W orldwide, prostate cancer is the most common cancer that affects men.

In many cases it is not a very aggressive cancer and men may live for years after being diagnosed with prostate cancer. However, in other cases it may be more aggressive and require major surgery or other treatments.

1How is prostate cancer diagnosed?

1. Symptoms

Most men with prostate cancer have no symptoms as prostate cancer causes symptoms only when it is advanced. In such cases, it may cause low back pain or difficulty with urination. All men who have difficulty with urination do not necessarily have prostate cancer. A non-cancerous enlargement of the prostate, also known as benign prostatic hyperplasia, is much more common and often causes difficulty with urination.

2. Blood test (PSA)

Prostate Specific Antigen (PSA) is a blood test that is used to identify patients at risk of having prostate cancer. Patients with high PSA have a higher risk of prostate cancer. Your doctor will help you to interpret the PSA test as the PSA count can sometimes be high in non-cancerous conditions.

3. Finger test called Digital Rectal Exam (DRE):

Your doctor will use an index finger and place it into the anus to feel the prostate. This enables assessment of prostate size, consistency (hard or soft) and the presence of nodules (lumps).

4. Prostate biopsy4.

Prostate biopsy (also referred to as TRUS biopsy) is done by inserting an ultrasound guided biopsy probe (more or less the size of an index finger) into the anus and then taking small pieces of the prostate for pathology examination in a laboratory. This is the most accurate test for making a diagnosis of prostate cancer. Prostate biopsy is done under local anesthesia or general anesthesia depending on the preference of the patient. It is a short procedure that normally does not require an overnight stay in hospital.

After the prostate biopsy, the samples of prostate tissue taken during biopsy are sent to a pathologist who determines the presence or absence of prostate cancer as well as the aggressiveness of cancer. Your doctor needs the pathology results to appropriately advise you about the treatment options.

2What are the risks of a prostate biopsy?


Infection of the prostate can occur after biopsy. The signs of infection include fever, nausea, chills, severe pain in the area of the anus and painful urination. You doctor will give you antibiotic before and after biopsy to reduce the chance of getting infection after biopsy.

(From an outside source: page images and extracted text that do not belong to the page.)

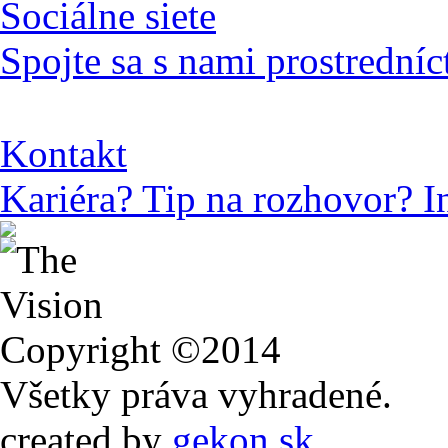
Sociálne siete
Spojte sa s nami prostredníc
Kontakt
Kariéra? Tip na rozhovor? I
Copyright ©2014
Všetky práva vyhradené.
created by
gekon.sk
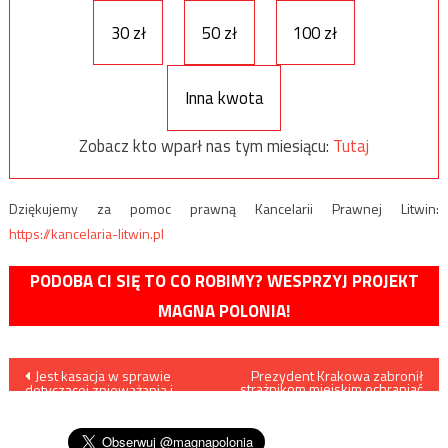
30 zł
50 zł
100 zł
Inna kwota
Zobacz kto wparł nas tym miesiącu:
Tutaj
Dziękujemy za pomoc prawną Kancelarii Prawnej Litwin:
https://kancelaria-litwin.pl
PODOBA CI SIĘ TO CO ROBIMY? WESPRZYJ PROJEKT
MAGNA POLONIA!
Nawigacja
Jest kasacja w sprawie
Prezydent Krakowa zabronił
strażnikom miejskim ochraniać
dotyczącej znieważania i
kościoły
wpisu
grożenia Natalii Nitek-
Płażyńskiej przez Hansa G.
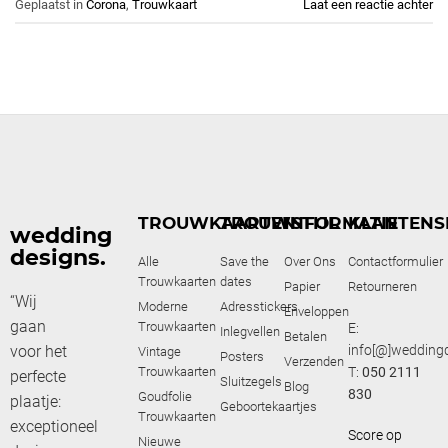
Geplaatst in
Corona
,
Trouwkaart
Laat een reactie achter
TROUWKAARTEN
TROUWSTIJL
INFORMATIE
KLANTENS
wedding
designs.
Alle
Save the
Over Ons
Contactformulier
Trouwkaarten
dates
Papier
Retourneren
“Wij
Moderne
Adresstickers
Enveloppen
gaan
Trouwkaarten
E:
Inlegvellen
Betalen
voor het
info[@]weddingd
Vintage
Posters
Verzenden
Trouwkaarten
T:
050 2111
perfecte
Sluitzegels
Blog
830
Goudfolie
plaatje:
Geboortekaartjes
Trouwkaarten
exceptioneel
Score op
Nieuwe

If you develop these symptoms after biopsy, contact your doctor for appropriate advice.


Passage of blood in the stool and urine is not unusual after prostate biopsy and usually stops without any treatment. Heavy bleeding after prostate biopsy is extremely rare.

Blood in the semen

Some patients report blood staining of semen after prostate biopsy. In some occasions this may persist for 4-6 weeks and will also abate spontaneously.

3What are the options for treatment of prostate cancer?

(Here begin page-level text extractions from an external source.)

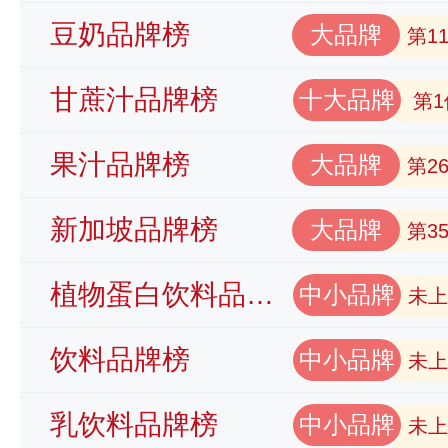
豆奶品牌榜
大品牌
第1
甘蔗汁品牌榜
十大品牌
第1
果汁品牌榜
大品牌
第2
新加坡品牌榜
大品牌
第3
植物蛋白饮料品牌榜
中小品牌
未上
饮料品牌榜
中小品牌
未上
乳饮料品牌榜
中小品牌
未上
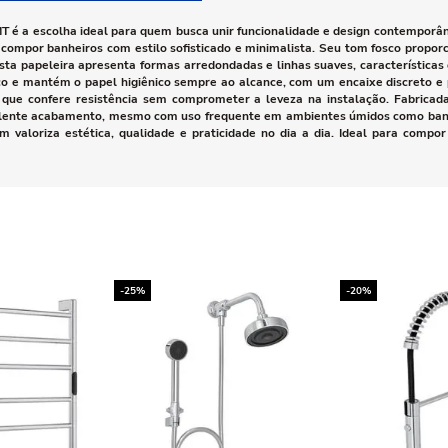
T é a escolha ideal para quem busca unir funcionalidade e design contempor
a compor banheiros com estilo sofisticado e minimalista. Seu tom fosco propo
ta papeleira apresenta formas arredondadas e linhas suaves, características 
ço e mantém o papel higiênico sempre ao alcance, com um encaixe discreto e pr
que confere resistência sem comprometer a leveza na instalação. Fabricada 
celente acabamento, mesmo com uso frequente em ambientes úmidos como banh
 valoriza estética, qualidade e praticidade no dia a dia. Ideal para comp
-25%
-20%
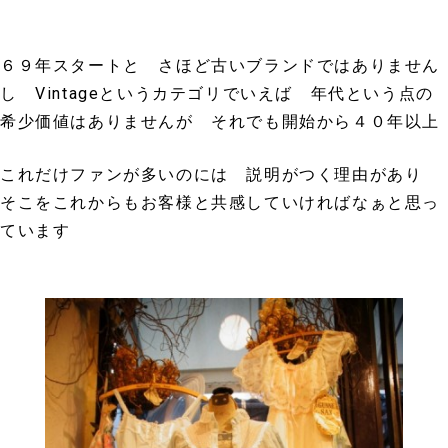
６９年スタートと さほど古いブランドではありません
し Vintageというカテゴリでいえば 年代という点の
希少価値はありませんが
それでも開始から４０年以上
これだけファンが多いのには 説明がつく理由があり
そこをこれからもお客様と共感していければなぁと思っ
ています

Treatment of prostate cancer depends on many factors:

  • The size and aggressiveness of your cancer.
  • The degree of advancement / spread of the disease.
  • Your general health.

Your urologist will discuss this with you and assist you in making make the best choice based on your individual circumstances. Treatment options include:

Surgery: Radical prostatectomy

Surgical removal of the prostate with the aim of total cure of prostate cancer. Prostate cancer surgery is done for patients with cancer that has not spread to the rest of the body and who are healthy enough to withstand a big operation.

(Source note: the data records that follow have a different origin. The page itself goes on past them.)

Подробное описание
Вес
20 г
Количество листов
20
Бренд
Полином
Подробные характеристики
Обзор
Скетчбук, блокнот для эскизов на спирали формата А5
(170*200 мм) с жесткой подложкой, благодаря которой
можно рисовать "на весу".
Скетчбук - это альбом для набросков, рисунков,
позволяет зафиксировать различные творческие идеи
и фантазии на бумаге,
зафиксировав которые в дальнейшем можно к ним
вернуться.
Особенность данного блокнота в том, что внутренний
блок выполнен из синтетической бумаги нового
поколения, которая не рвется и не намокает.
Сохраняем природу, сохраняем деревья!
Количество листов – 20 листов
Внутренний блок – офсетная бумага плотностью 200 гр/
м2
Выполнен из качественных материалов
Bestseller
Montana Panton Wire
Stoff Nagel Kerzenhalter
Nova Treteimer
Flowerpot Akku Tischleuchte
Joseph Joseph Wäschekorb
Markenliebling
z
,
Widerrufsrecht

Radiation therapy: External beam

Radiation of the prostate with the aim of total cure of prostate cancer. The advantage above surgery is that you do not need to undergo a big operation. However, radiation therapy is not without risks and side-effects.

Radiation therapy: Brachytherapy

This is a form of radiotherapy where small beads of radioactive materials are inserted into the prostate to kill cancer cells. This form of treatment is best suited for individuals who have small prostates and prostate cancer which has not spread to the rest of the body.

Active surveillance

Mostly for non-aggressive prostate cancer in younger men. Involves yearly follow up with blood test (PSA), MRI scan and biopsy of the prostate.

Watchful waiting

Mostly for advanced prostate cancer in older men. Involves doing nothing unless the prostate cancer causes symptoms. Your urologist will see you every few months for a check-up.

Hormone treatment

Prostate cancer cells depend on male hormones such as testosterone for growth. Removal of testosterone from the body slows down the growth of prostate cancer.


Chemotherapy is mostly used for patients with advanced prostate cancer.